Figure 2. The octagonal junction when creating Graphene Boron-Nitride hybrids. This configuration is structurally more stable than the heptagonal, and creates orbital overlap in the pillar, spreading out the electron density and increasing the band gap of the material to resemble an electrical insulator.

== Properties ==
The properties of these hybrid materials range between the properties of the constituent atoms and between individual hybrid structures. Graphene is considered a zero band semi-conductor and boron nitride is considered a wide gap semi conductor. Combining the two in various arrangements leads to a variable band gap which can be tuned by structure specifics to have various properties. Multi-walled carbon nanotubes when coated with boron nitride exhibit enhanced thermal activity compared to the substituents, but act as an electrical insulator. Graphene layers combined by boron nitride nanotubes exhibit similar band gap changes, but the strain of the ring position in the junction also induces a pseudomagnetic force on the ring structure due to the electron delocalization.

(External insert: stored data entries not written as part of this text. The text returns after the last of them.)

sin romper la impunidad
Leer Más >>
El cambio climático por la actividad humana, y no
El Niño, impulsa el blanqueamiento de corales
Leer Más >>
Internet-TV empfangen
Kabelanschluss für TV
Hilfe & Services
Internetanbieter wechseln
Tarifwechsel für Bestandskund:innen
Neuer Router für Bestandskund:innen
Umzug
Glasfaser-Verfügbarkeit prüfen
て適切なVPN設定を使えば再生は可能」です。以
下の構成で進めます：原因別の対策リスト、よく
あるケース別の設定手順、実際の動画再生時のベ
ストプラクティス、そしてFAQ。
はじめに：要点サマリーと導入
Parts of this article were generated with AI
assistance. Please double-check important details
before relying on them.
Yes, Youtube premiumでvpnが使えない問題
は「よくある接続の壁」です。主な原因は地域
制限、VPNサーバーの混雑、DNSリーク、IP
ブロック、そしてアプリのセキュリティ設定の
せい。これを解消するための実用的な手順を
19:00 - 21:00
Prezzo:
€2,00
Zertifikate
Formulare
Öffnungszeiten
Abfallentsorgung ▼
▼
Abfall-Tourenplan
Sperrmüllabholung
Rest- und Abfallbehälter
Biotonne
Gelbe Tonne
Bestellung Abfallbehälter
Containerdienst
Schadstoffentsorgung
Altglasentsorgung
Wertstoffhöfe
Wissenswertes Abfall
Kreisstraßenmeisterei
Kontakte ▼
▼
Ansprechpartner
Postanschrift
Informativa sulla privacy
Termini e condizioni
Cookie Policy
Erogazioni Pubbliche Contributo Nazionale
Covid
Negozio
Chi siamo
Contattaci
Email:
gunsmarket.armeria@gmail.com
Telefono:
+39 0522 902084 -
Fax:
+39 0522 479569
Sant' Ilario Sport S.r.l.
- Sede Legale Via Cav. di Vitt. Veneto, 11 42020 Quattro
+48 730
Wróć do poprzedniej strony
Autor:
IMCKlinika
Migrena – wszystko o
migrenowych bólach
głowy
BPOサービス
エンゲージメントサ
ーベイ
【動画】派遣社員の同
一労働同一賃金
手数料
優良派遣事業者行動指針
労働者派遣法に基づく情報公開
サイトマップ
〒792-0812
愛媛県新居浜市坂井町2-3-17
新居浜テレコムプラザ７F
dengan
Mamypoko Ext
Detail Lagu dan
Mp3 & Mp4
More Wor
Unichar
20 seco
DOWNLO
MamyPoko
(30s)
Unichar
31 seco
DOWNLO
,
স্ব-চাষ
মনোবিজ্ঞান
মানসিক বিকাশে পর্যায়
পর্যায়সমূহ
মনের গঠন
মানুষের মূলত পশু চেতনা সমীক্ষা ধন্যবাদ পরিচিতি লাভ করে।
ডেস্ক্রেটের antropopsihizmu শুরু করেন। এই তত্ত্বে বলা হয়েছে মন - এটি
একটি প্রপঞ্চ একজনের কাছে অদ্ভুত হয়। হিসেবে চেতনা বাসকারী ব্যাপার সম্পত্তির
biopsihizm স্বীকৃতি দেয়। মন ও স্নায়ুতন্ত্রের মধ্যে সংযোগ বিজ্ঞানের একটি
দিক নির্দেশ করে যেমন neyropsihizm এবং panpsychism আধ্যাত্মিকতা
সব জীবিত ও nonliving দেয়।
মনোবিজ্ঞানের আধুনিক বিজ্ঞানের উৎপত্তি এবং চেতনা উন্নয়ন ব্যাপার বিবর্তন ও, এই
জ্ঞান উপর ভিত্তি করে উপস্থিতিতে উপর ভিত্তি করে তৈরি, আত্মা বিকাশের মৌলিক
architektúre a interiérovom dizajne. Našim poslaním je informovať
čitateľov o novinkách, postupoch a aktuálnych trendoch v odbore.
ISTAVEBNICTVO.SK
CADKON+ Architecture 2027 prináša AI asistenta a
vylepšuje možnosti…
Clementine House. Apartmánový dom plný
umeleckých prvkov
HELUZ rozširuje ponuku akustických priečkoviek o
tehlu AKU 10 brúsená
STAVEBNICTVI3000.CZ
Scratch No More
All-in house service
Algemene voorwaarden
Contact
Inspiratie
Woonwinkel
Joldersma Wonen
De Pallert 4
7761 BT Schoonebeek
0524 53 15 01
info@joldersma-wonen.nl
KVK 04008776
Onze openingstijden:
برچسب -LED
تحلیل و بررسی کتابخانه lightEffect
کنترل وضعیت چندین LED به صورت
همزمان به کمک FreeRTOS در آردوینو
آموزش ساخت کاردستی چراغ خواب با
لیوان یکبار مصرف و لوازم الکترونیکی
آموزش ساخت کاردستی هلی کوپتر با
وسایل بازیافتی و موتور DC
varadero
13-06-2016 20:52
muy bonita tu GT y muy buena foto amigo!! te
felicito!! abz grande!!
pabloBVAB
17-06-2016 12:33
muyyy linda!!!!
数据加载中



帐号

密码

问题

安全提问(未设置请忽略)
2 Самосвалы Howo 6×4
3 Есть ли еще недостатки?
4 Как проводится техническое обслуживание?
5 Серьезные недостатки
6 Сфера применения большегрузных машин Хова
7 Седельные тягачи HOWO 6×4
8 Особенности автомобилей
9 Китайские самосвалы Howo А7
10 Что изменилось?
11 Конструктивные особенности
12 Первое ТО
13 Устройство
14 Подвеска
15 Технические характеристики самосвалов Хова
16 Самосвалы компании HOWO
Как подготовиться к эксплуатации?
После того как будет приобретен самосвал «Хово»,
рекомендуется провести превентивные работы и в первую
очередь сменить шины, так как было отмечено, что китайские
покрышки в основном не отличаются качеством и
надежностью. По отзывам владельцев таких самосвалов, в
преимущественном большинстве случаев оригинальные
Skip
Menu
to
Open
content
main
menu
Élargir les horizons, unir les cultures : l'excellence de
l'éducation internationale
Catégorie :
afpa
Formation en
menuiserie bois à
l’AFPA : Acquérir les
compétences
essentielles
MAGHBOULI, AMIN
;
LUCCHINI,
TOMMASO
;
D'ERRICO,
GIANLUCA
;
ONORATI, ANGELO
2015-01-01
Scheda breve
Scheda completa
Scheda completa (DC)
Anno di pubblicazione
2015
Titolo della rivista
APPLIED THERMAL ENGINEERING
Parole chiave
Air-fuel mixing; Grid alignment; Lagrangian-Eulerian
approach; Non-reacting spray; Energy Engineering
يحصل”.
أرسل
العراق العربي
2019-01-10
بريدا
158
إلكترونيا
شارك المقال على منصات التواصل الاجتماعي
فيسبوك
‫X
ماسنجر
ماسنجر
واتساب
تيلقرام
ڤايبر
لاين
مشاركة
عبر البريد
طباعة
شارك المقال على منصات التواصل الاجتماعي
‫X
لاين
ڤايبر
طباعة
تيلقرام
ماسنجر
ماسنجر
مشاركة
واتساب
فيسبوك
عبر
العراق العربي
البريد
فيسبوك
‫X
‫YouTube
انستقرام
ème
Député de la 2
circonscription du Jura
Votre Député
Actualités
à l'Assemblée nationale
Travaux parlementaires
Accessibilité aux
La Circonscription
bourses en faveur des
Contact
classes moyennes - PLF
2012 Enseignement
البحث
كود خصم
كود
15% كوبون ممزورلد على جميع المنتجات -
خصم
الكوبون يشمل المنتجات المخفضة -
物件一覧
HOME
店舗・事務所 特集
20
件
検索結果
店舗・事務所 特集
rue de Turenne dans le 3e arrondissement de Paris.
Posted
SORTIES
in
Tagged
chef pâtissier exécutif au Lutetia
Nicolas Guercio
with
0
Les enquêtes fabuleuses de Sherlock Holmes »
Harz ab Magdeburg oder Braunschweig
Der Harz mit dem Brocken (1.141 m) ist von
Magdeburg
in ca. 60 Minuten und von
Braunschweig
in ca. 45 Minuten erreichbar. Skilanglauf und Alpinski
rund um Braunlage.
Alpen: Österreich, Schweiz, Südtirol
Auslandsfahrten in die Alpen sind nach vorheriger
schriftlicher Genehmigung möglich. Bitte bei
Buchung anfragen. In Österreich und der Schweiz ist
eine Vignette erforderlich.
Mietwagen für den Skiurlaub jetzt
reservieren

Figure 3. Example of a single layer of alternating graphene and boron nitride nano ribbons. By controlling the thickness and geometry of each layer, the electronic and thermal properties can be tuned while still maintaining nearly identical mechanical properties as a single sheet of either boron nitride or graphene.

== Applications ==
Graphene boron nitride nanohybrid materials may be useful for further development in nanoelectronics and 3D thermal and mechanical properties. Theoretical and experimental studies have demonstrated straining of graphene can result in high flexibility and can tune the electronic structure of graphene to produce enormous pseudomagnetic fields. This new theory opens up new possibilities in straining graphene boron nitride hybrid to advance new concepts of electronics.